▸ MATERIAL TO PROCESS:

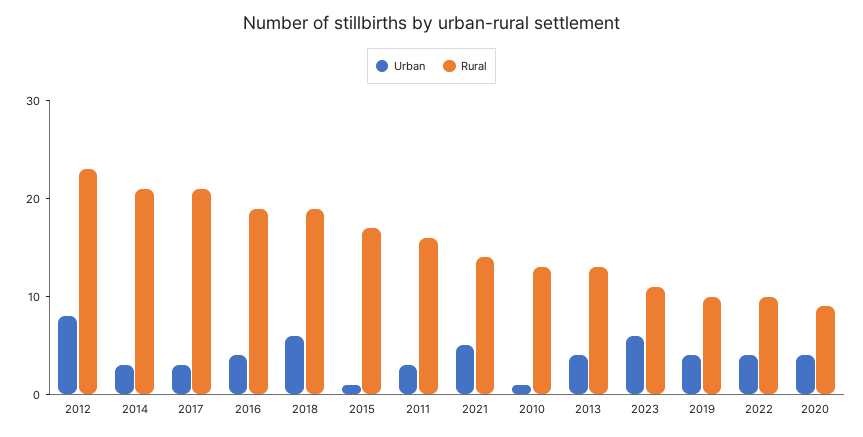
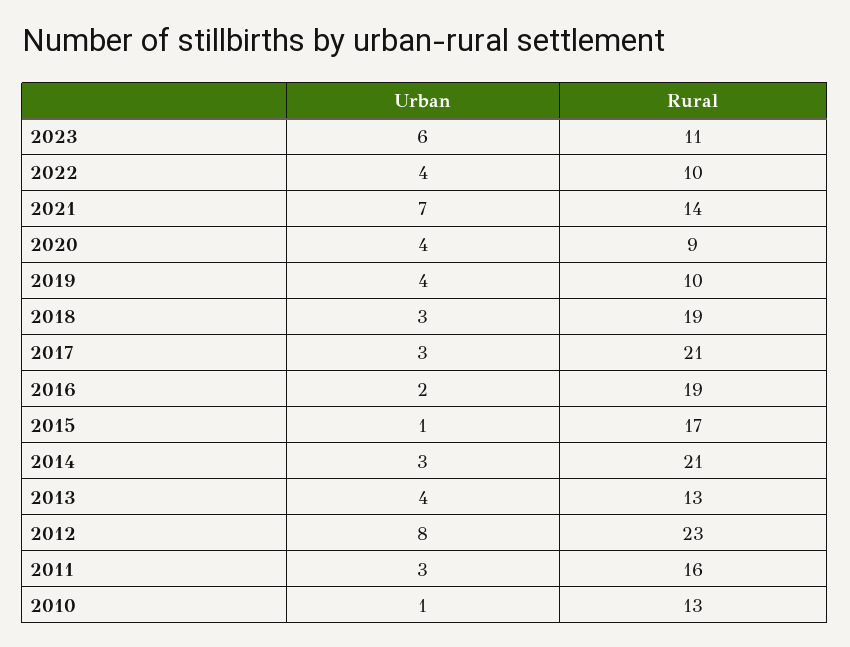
  {
    "Urban": {
      "2012": 8,
      "2014": 3,
      "2017": 3,
-     "2016": 4,
+     "2016": 2,
-     "2018": 6,
+     "2018": 3,
      "2015": 1,
      "2011": 3,
-     "2021": 5,
+     "2021": 7,
      "2010": 1,
      "2013": 4,
      "2023": 6,
      "2019": 4,
      "2022": 4,
      "2020": 4
    },
    "Rural": {
      "2012": 23,
      "2014": 21,
      "2017": 21,
      "2016": 19,
      "2018": 19,
      "2015": 17,
      "2011": 16,
      "2021": 14,
      "2010": 13,
      "2013": 13,
      "2023": 11,
      "2019": 10,
      "2022": 10,
      "2020": 9
    }
  }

▸ YOUR GOAL: Give the lines of the entries above exactly as they appear, leaving out each picture.

▸ OUTPUT OF THE EXERCISE:
  {
    "Urban": {
      "2012": 8,
      "2014": 3,
      "2017": 3,
-     "2016": 4,
+     "2016": 2,
-     "2018": 6,
+     "2018": 3,
      "2015": 1,
      "2011": 3,
-     "2021": 5,
+     "2021": 7,
      "2010": 1,
      "2013": 4,
      "2023": 6,
      "2019": 4,
      "2022": 4,
      "2020": 4
    },
    "Rural": {
      "2012": 23,
      "2014": 21,
      "2017": 21,
      "2016": 19,
      "2018": 19,
      "2015": 17,
      "2011": 16,
      "2021": 14,
      "2010": 13,
      "2013": 13,
      "2023": 11,
      "2019": 10,
      "2022": 10,
      "2020": 9
    }
  }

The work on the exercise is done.